*** Records for the task Section Begins ***

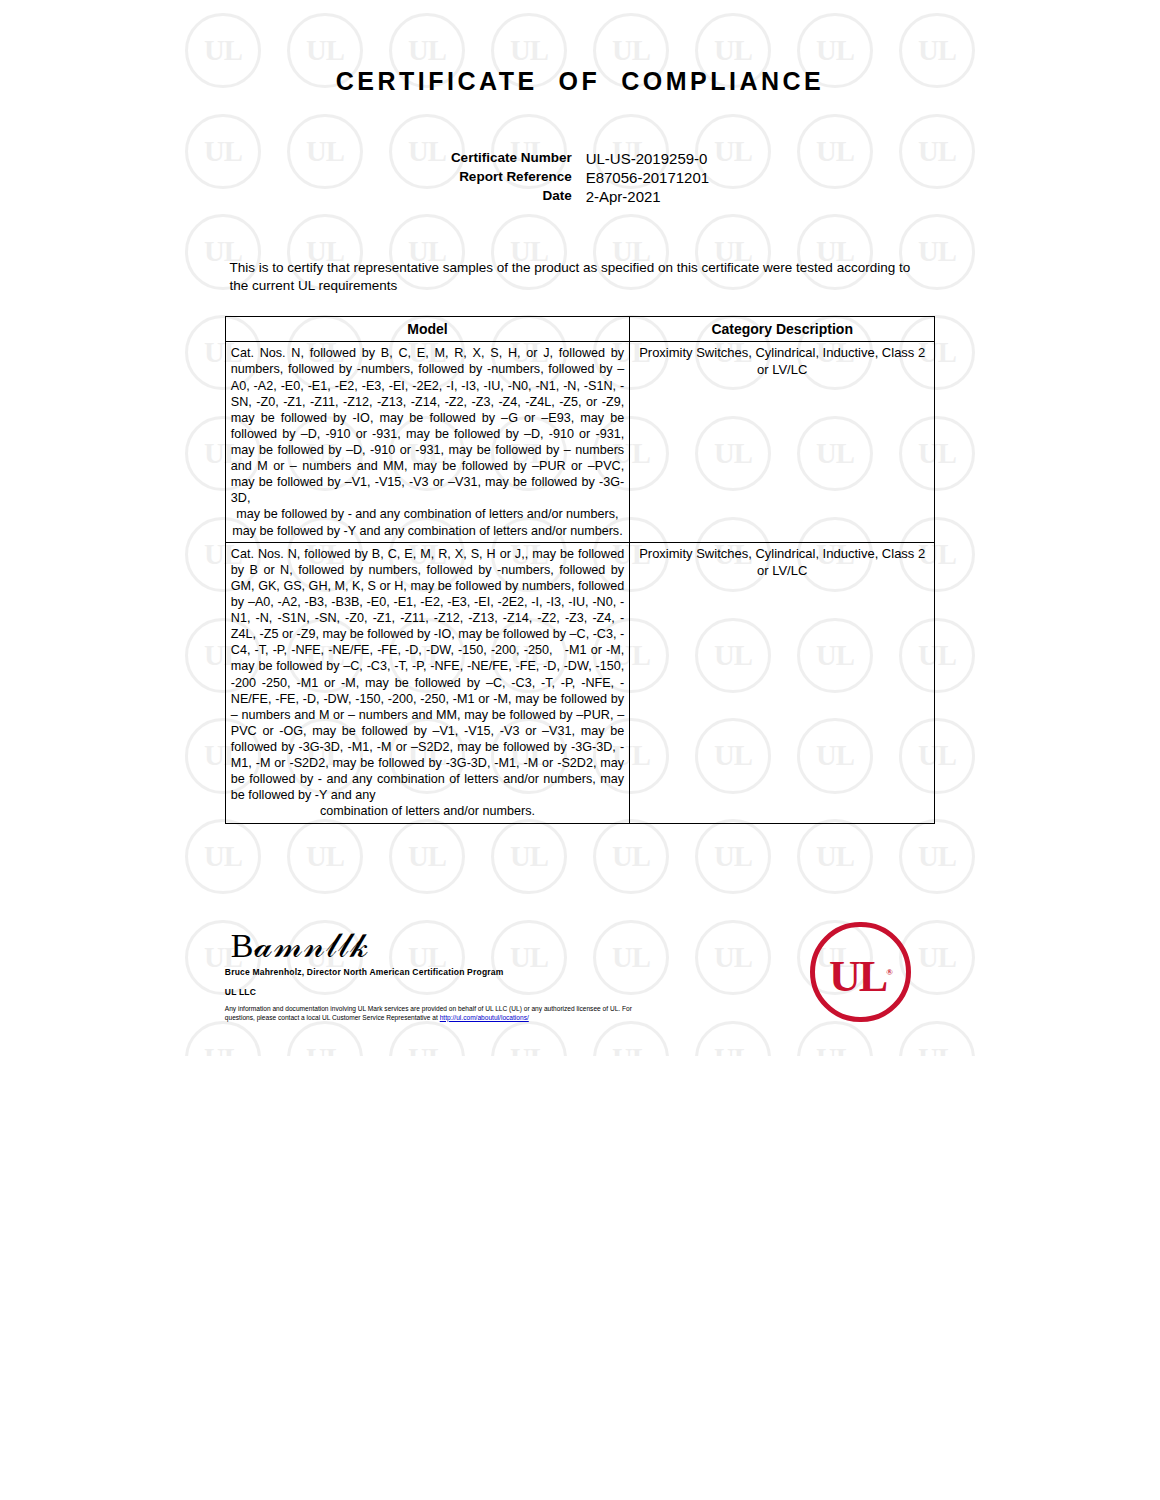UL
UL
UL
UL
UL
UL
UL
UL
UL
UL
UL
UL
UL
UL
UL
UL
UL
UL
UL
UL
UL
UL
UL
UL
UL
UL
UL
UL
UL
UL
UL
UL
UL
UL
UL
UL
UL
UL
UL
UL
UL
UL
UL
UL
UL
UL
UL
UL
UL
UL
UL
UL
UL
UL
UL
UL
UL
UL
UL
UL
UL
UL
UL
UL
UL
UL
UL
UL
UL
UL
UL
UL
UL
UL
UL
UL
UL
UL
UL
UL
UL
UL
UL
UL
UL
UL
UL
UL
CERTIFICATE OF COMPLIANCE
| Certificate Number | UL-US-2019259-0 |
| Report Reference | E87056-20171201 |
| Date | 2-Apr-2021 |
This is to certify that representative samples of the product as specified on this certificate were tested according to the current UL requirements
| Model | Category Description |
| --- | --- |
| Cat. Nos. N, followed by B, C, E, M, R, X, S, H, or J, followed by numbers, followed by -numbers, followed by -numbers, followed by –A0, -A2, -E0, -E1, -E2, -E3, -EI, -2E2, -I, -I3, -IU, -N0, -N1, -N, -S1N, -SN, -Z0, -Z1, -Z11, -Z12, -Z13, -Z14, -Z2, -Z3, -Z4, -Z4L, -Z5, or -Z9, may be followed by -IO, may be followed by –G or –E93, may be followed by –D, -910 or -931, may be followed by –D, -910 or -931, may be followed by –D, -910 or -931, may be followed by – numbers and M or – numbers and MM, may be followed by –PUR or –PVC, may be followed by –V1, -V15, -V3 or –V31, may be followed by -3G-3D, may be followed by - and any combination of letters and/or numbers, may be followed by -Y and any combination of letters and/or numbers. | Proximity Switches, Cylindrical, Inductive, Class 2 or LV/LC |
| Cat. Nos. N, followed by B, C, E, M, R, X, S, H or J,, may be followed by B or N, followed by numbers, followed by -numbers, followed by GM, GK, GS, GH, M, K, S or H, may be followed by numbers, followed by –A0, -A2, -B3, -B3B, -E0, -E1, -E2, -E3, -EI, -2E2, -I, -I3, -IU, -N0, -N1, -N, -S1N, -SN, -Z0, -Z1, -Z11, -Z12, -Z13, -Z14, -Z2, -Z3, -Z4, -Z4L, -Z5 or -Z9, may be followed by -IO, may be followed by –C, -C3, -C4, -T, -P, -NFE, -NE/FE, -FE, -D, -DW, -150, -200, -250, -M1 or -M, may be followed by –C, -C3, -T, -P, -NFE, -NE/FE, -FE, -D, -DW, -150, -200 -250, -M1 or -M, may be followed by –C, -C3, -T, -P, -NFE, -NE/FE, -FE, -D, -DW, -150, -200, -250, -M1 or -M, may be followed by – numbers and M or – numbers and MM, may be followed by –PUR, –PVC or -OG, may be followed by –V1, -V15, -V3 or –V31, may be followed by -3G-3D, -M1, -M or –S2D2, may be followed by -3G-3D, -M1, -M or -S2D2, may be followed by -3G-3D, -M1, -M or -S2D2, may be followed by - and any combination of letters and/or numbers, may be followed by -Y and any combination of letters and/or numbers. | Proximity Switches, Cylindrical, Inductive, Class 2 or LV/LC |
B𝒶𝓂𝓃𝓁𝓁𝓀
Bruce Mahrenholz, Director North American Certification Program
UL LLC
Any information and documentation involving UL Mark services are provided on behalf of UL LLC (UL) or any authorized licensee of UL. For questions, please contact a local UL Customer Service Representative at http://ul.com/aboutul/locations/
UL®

*** Records for the task Section Ends ***

(Your assignment) Repeat the entries above exactly as written, but not their pictures.

(Your response)
UL
UL
UL
UL
UL
UL
UL
UL
UL
UL
UL
UL
UL
UL
UL
UL
UL
UL
UL
UL
UL
UL
UL
UL
UL
UL
UL
UL
UL
UL
UL
UL
UL
UL
UL
UL
UL
UL
UL
UL
UL
UL
UL
UL
UL
UL
UL
UL
UL
UL
UL
UL
UL
UL
UL
UL
UL
UL
UL
UL
UL
UL
UL
UL
UL
UL
UL
UL
UL
UL
UL
UL
UL
UL
UL
UL
UL
UL
UL
UL
UL
UL
UL
UL
UL
UL
UL
UL
CERTIFICATE OF COMPLIANCE
| Certificate Number | UL-US-2019259-0 |
| Report Reference | E87056-20171201 |
| Date | 2-Apr-2021 |
This is to certify that representative samples of the product as specified on this certificate were tested according to the current UL requirements
| Model | Category Description |
| --- | --- |
| Cat. Nos. N, followed by B, C, E, M, R, X, S, H, or J, followed by numbers, followed by -numbers, followed by -numbers, followed by –A0, -A2, -E0, -E1, -E2, -E3, -EI, -2E2, -I, -I3, -IU, -N0, -N1, -N, -S1N, -SN, -Z0, -Z1, -Z11, -Z12, -Z13, -Z14, -Z2, -Z3, -Z4, -Z4L, -Z5, or -Z9, may be followed by -IO, may be followed by –G or –E93, may be followed by –D, -910 or -931, may be followed by –D, -910 or -931, may be followed by –D, -910 or -931, may be followed by – numbers and M or – numbers and MM, may be followed by –PUR or –PVC, may be followed by –V1, -V15, -V3 or –V31, may be followed by -3G-3D, may be followed by - and any combination of letters and/or numbers, may be followed by -Y and any combination of letters and/or numbers. | Proximity Switches, Cylindrical, Inductive, Class 2 or LV/LC |
| Cat. Nos. N, followed by B, C, E, M, R, X, S, H or J,, may be followed by B or N, followed by numbers, followed by -numbers, followed by GM, GK, GS, GH, M, K, S or H, may be followed by numbers, followed by –A0, -A2, -B3, -B3B, -E0, -E1, -E2, -E3, -EI, -2E2, -I, -I3, -IU, -N0, -N1, -N, -S1N, -SN, -Z0, -Z1, -Z11, -Z12, -Z13, -Z14, -Z2, -Z3, -Z4, -Z4L, -Z5 or -Z9, may be followed by -IO, may be followed by –C, -C3, -C4, -T, -P, -NFE, -NE/FE, -FE, -D, -DW, -150, -200, -250, -M1 or -M, may be followed by –C, -C3, -T, -P, -NFE, -NE/FE, -FE, -D, -DW, -150, -200 -250, -M1 or -M, may be followed by –C, -C3, -T, -P, -NFE, -NE/FE, -FE, -D, -DW, -150, -200, -250, -M1 or -M, may be followed by – numbers and M or – numbers and MM, may be followed by –PUR, –PVC or -OG, may be followed by –V1, -V15, -V3 or –V31, may be followed by -3G-3D, -M1, -M or –S2D2, may be followed by -3G-3D, -M1, -M or -S2D2, may be followed by -3G-3D, -M1, -M or -S2D2, may be followed by - and any combination of letters and/or numbers, may be followed by -Y and any combination of letters and/or numbers. | Proximity Switches, Cylindrical, Inductive, Class 2 or LV/LC |
B𝒶𝓂𝓃𝓁𝓁𝓀
Bruce Mahrenholz, Director North American Certification Program
UL LLC
Any information and documentation involving UL Mark services are provided on behalf of UL LLC (UL) or any authorized licensee of UL. For questions, please contact a local UL Customer Service Representative at http://ul.com/aboutul/locations/
UL®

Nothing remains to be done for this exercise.